Prompt
Return all of the entries exactly, with nothing added or left out.

Study material
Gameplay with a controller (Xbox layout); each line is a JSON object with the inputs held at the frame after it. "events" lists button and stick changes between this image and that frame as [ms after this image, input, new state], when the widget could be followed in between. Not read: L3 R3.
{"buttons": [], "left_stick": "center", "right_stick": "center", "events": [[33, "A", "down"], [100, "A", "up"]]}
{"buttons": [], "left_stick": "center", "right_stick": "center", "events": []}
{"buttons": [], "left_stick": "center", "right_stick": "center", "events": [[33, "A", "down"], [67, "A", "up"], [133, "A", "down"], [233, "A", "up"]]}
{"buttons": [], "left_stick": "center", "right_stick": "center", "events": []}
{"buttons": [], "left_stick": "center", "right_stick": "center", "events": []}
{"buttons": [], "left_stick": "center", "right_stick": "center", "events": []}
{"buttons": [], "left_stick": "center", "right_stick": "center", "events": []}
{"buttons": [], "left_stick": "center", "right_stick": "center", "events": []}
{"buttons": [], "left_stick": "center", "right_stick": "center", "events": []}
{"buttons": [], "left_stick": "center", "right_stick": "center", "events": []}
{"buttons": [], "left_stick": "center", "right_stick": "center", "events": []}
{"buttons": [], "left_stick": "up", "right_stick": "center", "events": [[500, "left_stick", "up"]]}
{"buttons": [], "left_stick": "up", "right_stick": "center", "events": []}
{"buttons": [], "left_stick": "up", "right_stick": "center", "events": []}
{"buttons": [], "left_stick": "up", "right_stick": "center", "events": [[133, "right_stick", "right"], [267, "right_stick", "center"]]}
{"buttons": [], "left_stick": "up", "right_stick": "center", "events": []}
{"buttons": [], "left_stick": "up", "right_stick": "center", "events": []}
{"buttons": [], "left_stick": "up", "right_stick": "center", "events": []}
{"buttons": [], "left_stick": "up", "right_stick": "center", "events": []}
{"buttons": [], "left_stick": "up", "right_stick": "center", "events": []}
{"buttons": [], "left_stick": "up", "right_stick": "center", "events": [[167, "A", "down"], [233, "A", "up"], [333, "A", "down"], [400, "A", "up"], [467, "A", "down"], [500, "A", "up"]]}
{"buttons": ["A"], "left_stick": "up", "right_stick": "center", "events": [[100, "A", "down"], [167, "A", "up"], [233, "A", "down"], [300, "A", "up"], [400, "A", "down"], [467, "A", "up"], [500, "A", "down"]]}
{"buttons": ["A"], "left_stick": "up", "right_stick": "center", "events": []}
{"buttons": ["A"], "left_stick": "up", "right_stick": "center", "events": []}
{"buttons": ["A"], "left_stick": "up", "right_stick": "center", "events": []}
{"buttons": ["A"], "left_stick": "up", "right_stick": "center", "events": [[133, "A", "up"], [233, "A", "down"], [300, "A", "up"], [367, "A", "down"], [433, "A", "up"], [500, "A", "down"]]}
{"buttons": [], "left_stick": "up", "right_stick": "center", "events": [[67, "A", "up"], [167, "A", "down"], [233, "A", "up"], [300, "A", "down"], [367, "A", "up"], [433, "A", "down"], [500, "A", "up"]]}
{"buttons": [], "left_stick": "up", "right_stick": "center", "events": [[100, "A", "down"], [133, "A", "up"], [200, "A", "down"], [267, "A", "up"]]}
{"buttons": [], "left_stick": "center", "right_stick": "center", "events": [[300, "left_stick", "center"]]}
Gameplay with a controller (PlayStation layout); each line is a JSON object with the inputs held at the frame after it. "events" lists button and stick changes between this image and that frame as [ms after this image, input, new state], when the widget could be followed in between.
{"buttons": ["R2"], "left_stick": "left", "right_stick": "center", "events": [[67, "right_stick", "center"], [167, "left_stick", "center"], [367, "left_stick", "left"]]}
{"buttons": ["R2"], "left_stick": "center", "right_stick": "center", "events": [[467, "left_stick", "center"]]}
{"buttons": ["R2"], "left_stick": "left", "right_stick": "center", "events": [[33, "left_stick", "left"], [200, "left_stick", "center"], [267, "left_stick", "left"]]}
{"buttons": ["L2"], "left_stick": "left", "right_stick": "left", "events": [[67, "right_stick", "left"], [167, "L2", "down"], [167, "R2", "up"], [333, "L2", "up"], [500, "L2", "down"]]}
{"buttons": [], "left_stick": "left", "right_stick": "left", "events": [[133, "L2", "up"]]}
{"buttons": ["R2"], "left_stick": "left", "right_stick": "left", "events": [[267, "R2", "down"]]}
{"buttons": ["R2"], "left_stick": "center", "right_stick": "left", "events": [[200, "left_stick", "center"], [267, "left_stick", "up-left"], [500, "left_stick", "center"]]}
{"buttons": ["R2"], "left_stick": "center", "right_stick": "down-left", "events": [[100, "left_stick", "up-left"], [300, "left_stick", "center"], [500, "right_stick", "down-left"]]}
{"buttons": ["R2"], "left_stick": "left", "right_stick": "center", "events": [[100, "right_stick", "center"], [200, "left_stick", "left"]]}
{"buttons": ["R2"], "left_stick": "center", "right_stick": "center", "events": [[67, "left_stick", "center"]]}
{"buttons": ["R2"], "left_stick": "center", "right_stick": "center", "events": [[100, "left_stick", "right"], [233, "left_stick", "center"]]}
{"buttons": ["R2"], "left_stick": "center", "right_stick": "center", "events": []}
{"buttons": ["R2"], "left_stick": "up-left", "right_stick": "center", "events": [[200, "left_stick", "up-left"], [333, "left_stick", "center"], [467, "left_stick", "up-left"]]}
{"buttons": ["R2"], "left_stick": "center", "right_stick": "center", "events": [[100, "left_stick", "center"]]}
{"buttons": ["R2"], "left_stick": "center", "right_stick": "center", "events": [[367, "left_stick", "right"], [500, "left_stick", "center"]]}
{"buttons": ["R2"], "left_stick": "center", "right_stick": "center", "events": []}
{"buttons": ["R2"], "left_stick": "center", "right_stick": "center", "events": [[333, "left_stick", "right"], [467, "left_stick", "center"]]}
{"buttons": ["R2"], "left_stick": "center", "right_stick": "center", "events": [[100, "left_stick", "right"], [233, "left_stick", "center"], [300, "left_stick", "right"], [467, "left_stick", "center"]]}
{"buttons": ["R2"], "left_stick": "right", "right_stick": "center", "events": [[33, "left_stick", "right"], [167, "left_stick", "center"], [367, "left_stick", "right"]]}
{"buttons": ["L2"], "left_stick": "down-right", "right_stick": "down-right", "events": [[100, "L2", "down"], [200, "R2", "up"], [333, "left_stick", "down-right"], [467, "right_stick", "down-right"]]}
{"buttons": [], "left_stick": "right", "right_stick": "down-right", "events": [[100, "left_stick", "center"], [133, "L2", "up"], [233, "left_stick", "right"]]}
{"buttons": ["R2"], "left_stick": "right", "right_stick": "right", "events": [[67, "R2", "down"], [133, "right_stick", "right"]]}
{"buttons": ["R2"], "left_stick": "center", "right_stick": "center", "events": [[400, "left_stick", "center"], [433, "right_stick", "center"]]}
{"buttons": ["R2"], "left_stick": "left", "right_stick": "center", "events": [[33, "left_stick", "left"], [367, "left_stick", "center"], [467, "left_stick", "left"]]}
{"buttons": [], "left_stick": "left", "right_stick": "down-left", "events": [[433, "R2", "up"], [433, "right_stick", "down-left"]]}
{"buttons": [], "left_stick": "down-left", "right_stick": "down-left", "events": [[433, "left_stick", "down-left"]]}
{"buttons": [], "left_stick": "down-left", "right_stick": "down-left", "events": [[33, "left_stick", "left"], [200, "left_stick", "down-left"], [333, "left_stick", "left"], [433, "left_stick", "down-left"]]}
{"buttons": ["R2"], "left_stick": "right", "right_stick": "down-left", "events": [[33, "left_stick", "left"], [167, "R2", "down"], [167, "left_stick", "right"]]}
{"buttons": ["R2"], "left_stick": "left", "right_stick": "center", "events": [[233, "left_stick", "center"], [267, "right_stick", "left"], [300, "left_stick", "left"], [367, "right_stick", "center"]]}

Output of the task
Gameplay with a controller (Xbox layout); each line is a JSON object with the inputs held at the frame after it. "events" lists button and stick changes between this image and that frame as [ms after this image, input, new state], when the widget could be followed in between. Not read: L3 R3.
{"buttons": [], "left_stick": "center", "right_stick": "center", "events": [[33, "A", "down"], [100, "A", "up"]]}
{"buttons": [], "left_stick": "center", "right_stick": "center", "events": []}
{"buttons": [], "left_stick": "center", "right_stick": "center", "events": [[33, "A", "down"], [67, "A", "up"], [133, "A", "down"], [233, "A", "up"]]}
{"buttons": [], "left_stick": "center", "right_stick": "center", "events": []}
{"buttons": [], "left_stick": "center", "right_stick": "center", "events": []}
{"buttons": [], "left_stick": "center", "right_stick": "center", "events": []}
{"buttons": [], "left_stick": "center", "right_stick": "center", "events": []}
{"buttons": [], "left_stick": "center", "right_stick": "center", "events": []}
{"buttons": [], "left_stick": "center", "right_stick": "center", "events": []}
{"buttons": [], "left_stick": "center", "right_stick": "center", "events": []}
{"buttons": [], "left_stick": "center", "right_stick": "center", "events": []}
{"buttons": [], "left_stick": "up", "right_stick": "center", "events": [[500, "left_stick", "up"]]}
{"buttons": [], "left_stick": "up", "right_stick": "center", "events": []}
{"buttons": [], "left_stick": "up", "right_stick": "center", "events": []}
{"buttons": [], "left_stick": "up", "right_stick": "center", "events": [[133, "right_stick", "right"], [267, "right_stick", "center"]]}
{"buttons": [], "left_stick": "up", "right_stick": "center", "events": []}
{"buttons": [], "left_stick": "up", "right_stick": "center", "events": []}
{"buttons": [], "left_stick": "up", "right_stick": "center", "events": []}
{"buttons": [], "left_stick": "up", "right_stick": "center", "events": []}
{"buttons": [], "left_stick": "up", "right_stick": "center", "events": []}
{"buttons": [], "left_stick": "up", "right_stick": "center", "events": [[167, "A", "down"], [233, "A", "up"], [333, "A", "down"], [400, "A", "up"], [467, "A", "down"], [500, "A", "up"]]}
{"buttons": ["A"], "left_stick": "up", "right_stick": "center", "events": [[100, "A", "down"], [167, "A", "up"], [233, "A", "down"], [300, "A", "up"], [400, "A", "down"], [467, "A", "up"], [500, "A", "down"]]}
{"buttons": ["A"], "left_stick": "up", "right_stick": "center", "events": []}
{"buttons": ["A"], "left_stick": "up", "right_stick": "center", "events": []}
{"buttons": ["A"], "left_stick": "up", "right_stick": "center", "events": []}
{"buttons": ["A"], "left_stick": "up", "right_stick": "center", "events": [[133, "A", "up"], [233, "A", "down"], [300, "A", "up"], [367, "A", "down"], [433, "A", "up"], [500, "A", "down"]]}
{"buttons": [], "left_stick": "up", "right_stick": "center", "events": [[67, "A", "up"], [167, "A", "down"], [233, "A", "up"], [300, "A", "down"], [367, "A", "up"], [433, "A", "down"], [500, "A", "up"]]}
{"buttons": [], "left_stick": "up", "right_stick": "center", "events": [[100, "A", "down"], [133, "A", "up"], [200, "A", "down"], [267, "A", "up"]]}
{"buttons": [], "left_stick": "center", "right_stick": "center", "events": [[300, "left_stick", "center"]]}
Gameplay with a controller (PlayStation layout); each line is a JSON object with the inputs held at the frame after it. "events" lists button and stick changes between this image and that frame as [ms after this image, input, new state], when the widget could be followed in between.
{"buttons": ["R2"], "left_stick": "left", "right_stick": "center", "events": [[67, "right_stick", "center"], [167, "left_stick", "center"], [367, "left_stick", "left"]]}
{"buttons": ["R2"], "left_stick": "center", "right_stick": "center", "events": [[467, "left_stick", "center"]]}
{"buttons": ["R2"], "left_stick": "left", "right_stick": "center", "events": [[33, "left_stick", "left"], [200, "left_stick", "center"], [267, "left_stick", "left"]]}
{"buttons": ["L2"], "left_stick": "left", "right_stick": "left", "events": [[67, "right_stick", "left"], [167, "L2", "down"], [167, "R2", "up"], [333, "L2", "up"], [500, "L2", "down"]]}
{"buttons": [], "left_stick": "left", "right_stick": "left", "events": [[133, "L2", "up"]]}
{"buttons": ["R2"], "left_stick": "left", "right_stick": "left", "events": [[267, "R2", "down"]]}
{"buttons": ["R2"], "left_stick": "center", "right_stick": "left", "events": [[200, "left_stick", "center"], [267, "left_stick", "up-left"], [500, "left_stick", "center"]]}
{"buttons": ["R2"], "left_stick": "center", "right_stick": "down-left", "events": [[100, "left_stick", "up-left"], [300, "left_stick", "center"], [500, "right_stick", "down-left"]]}
{"buttons": ["R2"], "left_stick": "left", "right_stick": "center", "events": [[100, "right_stick", "center"], [200, "left_stick", "left"]]}
{"buttons": ["R2"], "left_stick": "center", "right_stick": "center", "events": [[67, "left_stick", "center"]]}
{"buttons": ["R2"], "left_stick": "center", "right_stick": "center", "events": [[100, "left_stick", "right"], [233, "left_stick", "center"]]}
{"buttons": ["R2"], "left_stick": "center", "right_stick": "center", "events": []}
{"buttons": ["R2"], "left_stick": "up-left", "right_stick": "center", "events": [[200, "left_stick", "up-left"], [333, "left_stick", "center"], [467, "left_stick", "up-left"]]}
{"buttons": ["R2"], "left_stick": "center", "right_stick": "center", "events": [[100, "left_stick", "center"]]}
{"buttons": ["R2"], "left_stick": "center", "right_stick": "center", "events": [[367, "left_stick", "right"], [500, "left_stick", "center"]]}
{"buttons": ["R2"], "left_stick": "center", "right_stick": "center", "events": []}
{"buttons": ["R2"], "left_stick": "center", "right_stick": "center", "events": [[333, "left_stick", "right"], [467, "left_stick", "center"]]}
{"buttons": ["R2"], "left_stick": "center", "right_stick": "center", "events": [[100, "left_stick", "right"], [233, "left_stick", "center"], [300, "left_stick", "right"], [467, "left_stick", "center"]]}
{"buttons": ["R2"], "left_stick": "right", "right_stick": "center", "events": [[33, "left_stick", "right"], [167, "left_stick", "center"], [367, "left_stick", "right"]]}
{"buttons": ["L2"], "left_stick": "down-right", "right_stick": "down-right", "events": [[100, "L2", "down"], [200, "R2", "up"], [333, "left_stick", "down-right"], [467, "right_stick", "down-right"]]}
{"buttons": [], "left_stick": "right", "right_stick": "down-right", "events": [[100, "left_stick", "center"], [133, "L2", "up"], [233, "left_stick", "right"]]}
{"buttons": ["R2"], "left_stick": "right", "right_stick": "right", "events": [[67, "R2", "down"], [133, "right_stick", "right"]]}
{"buttons": ["R2"], "left_stick": "center", "right_stick": "center", "events": [[400, "left_stick", "center"], [433, "right_stick", "center"]]}
{"buttons": ["R2"], "left_stick": "left", "right_stick": "center", "events": [[33, "left_stick", "left"], [367, "left_stick", "center"], [467, "left_stick", "left"]]}
{"buttons": [], "left_stick": "left", "right_stick": "down-left", "events": [[433, "R2", "up"], [433, "right_stick", "down-left"]]}
{"buttons": [], "left_stick": "down-left", "right_stick": "down-left", "events": [[433, "left_stick", "down-left"]]}
{"buttons": [], "left_stick": "down-left", "right_stick": "down-left", "events": [[33, "left_stick", "left"], [200, "left_stick", "down-left"], [333, "left_stick", "left"], [433, "left_stick", "down-left"]]}
{"buttons": ["R2"], "left_stick": "right", "right_stick": "down-left", "events": [[33, "left_stick", "left"], [167, "R2", "down"], [167, "left_stick", "right"]]}
{"buttons": ["R2"], "left_stick": "left", "right_stick": "center", "events": [[233, "left_stick", "center"], [267, "right_stick", "left"], [300, "left_stick", "left"], [367, "right_stick", "center"]]}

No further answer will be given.